◆ SET TASK ◆
Continue the forum thread about which BIOS version an ASRock N61P-S board needs, starting from the last post header shown.

=== EXCERPTED TEXT ===

# What version of BIOS do i need



## danstoke2009 (Jan 8, 2010)

i have an asrock n61p-s mobo and i also have an amd athlon 64 x2 7750 black edition chip. i know it depends on the batch but im bored and wanted have a go at unlocking the othere 2 cores. i know how to do this. i also need to change advanced clock calibration and set e-c firmware to hybird. my version of bios does not allow me to change this. what version will i need and where i can get it. does anybody know?


----------



## danstoke2009 (Jan 8, 2010)

thankyou. do i need the all in one driver or just the bios one. i need to create a clean dos boot disk i think but i dont have a floopy drive just a cd-rw. could you guide me through the whole process because when flashing i,ve been told it can cause problems. thanks in advance.


----------



## Tyree (May 10, 2009)

=== DATA LINES ===

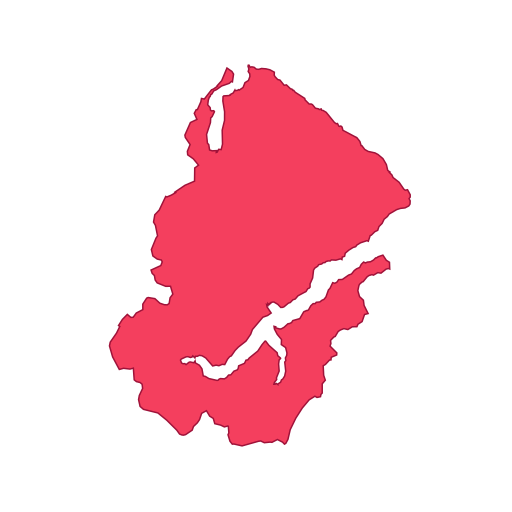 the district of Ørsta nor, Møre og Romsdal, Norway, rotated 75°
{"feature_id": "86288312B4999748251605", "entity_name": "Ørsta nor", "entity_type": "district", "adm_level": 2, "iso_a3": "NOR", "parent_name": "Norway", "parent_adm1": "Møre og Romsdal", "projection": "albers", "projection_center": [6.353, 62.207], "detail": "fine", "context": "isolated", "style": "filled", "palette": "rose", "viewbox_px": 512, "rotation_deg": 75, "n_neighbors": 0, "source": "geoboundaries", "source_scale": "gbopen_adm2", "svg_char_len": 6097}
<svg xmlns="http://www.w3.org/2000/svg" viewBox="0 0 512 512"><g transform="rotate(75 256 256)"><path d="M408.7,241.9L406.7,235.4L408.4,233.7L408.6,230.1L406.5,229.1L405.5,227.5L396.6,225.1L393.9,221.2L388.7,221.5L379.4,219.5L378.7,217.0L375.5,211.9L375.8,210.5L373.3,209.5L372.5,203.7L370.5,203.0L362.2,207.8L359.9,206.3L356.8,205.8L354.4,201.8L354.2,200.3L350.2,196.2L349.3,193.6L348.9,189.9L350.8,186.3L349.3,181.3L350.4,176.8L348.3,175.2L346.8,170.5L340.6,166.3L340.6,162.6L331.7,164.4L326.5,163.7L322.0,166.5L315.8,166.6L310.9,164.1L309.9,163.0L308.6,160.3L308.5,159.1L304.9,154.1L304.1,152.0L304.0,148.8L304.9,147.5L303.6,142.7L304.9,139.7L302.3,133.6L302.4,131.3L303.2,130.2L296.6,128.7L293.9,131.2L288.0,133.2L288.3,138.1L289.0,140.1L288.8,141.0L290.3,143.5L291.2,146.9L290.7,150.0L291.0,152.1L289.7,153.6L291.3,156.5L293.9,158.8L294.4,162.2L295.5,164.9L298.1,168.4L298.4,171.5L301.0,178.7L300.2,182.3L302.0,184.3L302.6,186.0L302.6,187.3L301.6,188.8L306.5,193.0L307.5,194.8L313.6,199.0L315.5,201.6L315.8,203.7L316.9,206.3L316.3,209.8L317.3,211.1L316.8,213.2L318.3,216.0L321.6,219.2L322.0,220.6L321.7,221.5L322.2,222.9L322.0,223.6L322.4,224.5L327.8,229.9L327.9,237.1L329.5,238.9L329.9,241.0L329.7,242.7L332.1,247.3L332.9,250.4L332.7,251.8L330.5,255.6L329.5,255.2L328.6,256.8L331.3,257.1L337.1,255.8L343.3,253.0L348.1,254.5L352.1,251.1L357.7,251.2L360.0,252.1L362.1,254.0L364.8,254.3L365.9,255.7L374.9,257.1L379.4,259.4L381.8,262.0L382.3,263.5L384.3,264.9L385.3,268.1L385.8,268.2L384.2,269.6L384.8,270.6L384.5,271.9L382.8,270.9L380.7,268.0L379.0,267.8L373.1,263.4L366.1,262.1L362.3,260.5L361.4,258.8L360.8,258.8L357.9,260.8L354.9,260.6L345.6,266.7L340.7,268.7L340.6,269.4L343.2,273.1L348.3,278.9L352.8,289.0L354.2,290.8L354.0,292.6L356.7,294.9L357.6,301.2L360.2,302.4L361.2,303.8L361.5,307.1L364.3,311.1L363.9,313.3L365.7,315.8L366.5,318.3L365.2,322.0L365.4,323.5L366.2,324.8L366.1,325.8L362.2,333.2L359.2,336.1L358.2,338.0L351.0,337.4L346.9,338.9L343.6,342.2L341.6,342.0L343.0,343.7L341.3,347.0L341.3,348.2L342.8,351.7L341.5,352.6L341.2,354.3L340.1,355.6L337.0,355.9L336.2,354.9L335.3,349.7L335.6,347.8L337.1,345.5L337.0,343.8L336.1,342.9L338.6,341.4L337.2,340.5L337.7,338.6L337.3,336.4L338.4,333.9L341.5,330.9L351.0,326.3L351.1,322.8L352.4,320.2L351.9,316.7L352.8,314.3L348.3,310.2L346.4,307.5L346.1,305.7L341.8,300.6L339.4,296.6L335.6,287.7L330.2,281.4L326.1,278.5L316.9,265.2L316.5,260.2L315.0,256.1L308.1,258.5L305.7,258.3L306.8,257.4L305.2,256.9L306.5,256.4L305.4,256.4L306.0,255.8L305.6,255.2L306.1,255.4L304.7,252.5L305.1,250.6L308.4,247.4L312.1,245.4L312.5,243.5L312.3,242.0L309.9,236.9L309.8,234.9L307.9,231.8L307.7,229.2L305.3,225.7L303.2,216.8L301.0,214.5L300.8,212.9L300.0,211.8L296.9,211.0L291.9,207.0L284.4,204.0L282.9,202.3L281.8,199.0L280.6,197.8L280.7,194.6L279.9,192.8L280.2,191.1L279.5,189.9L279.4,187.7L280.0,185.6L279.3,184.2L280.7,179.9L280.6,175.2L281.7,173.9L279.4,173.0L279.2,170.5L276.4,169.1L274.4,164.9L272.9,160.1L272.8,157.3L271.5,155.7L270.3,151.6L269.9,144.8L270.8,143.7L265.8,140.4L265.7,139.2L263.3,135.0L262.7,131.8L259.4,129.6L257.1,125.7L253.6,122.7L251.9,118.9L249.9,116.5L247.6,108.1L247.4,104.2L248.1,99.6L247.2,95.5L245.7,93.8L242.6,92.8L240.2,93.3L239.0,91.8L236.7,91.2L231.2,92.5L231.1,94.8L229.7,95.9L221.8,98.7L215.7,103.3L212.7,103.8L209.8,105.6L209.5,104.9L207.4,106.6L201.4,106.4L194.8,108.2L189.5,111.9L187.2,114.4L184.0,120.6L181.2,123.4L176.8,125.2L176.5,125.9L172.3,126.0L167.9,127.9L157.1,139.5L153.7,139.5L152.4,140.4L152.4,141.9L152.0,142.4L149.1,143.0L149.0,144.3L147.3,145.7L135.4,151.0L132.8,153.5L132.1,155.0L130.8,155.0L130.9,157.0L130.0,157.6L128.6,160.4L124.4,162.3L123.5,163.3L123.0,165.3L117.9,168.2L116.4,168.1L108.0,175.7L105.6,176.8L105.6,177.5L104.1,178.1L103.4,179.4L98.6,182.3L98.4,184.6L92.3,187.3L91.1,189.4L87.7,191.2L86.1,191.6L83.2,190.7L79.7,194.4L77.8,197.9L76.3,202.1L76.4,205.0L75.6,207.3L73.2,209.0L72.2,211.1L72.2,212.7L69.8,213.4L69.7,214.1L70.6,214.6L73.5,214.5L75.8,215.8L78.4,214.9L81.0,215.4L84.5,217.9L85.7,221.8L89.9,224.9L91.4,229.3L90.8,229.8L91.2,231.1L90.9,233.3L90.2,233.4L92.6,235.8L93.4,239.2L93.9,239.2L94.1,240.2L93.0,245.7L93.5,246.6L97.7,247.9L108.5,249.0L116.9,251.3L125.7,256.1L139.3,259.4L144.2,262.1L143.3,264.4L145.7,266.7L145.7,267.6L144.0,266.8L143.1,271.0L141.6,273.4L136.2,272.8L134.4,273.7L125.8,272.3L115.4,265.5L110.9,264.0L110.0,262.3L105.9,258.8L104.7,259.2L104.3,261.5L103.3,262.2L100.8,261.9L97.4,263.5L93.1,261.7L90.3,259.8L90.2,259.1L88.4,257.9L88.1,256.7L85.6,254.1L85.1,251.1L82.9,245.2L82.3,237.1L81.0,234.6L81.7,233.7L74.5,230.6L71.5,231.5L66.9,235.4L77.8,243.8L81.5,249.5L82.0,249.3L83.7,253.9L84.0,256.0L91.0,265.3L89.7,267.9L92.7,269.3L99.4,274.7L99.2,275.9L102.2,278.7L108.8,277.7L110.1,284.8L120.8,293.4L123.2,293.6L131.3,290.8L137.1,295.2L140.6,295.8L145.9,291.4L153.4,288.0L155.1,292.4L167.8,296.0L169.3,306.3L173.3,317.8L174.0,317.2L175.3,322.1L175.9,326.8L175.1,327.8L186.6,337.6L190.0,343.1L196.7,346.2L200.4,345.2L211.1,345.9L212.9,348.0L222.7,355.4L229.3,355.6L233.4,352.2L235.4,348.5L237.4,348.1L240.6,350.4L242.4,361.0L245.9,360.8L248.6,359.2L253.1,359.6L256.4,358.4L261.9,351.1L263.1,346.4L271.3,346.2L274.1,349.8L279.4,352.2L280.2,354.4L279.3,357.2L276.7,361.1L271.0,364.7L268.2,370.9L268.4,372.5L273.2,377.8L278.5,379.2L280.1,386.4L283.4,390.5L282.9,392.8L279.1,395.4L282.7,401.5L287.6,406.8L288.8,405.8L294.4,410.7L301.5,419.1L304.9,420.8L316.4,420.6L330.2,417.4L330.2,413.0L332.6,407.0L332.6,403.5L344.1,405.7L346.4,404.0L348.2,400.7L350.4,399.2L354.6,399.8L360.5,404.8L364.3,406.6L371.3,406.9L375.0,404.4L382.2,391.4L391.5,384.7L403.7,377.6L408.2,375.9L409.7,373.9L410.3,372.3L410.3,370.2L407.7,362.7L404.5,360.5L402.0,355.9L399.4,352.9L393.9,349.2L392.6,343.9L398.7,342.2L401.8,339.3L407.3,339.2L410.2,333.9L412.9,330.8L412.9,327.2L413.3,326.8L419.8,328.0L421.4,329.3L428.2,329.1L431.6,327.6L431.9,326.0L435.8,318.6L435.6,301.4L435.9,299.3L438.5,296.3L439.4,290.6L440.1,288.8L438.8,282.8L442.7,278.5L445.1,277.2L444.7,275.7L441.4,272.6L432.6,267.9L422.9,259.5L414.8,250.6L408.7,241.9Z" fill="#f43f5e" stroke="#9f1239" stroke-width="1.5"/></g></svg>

===

◆ OUTPUT FOR THIS EXERCISE ◆
Go to the Mobo manufacturer's site to find the Bios for your Mobo. They should also have instructions to do the flash. Follow those instructions to the letter. A bad Bios flash can render the Mobo useless.


----------



## jaggerwild (May 21, 2007)

Over clocking a locked CPU is just asking for trouble as they BIN the CPU'S for a reason, IE the core failed testing and to save money the company simply disabled the third core. Knowing this going in and still doing it is at your OWN Discretion!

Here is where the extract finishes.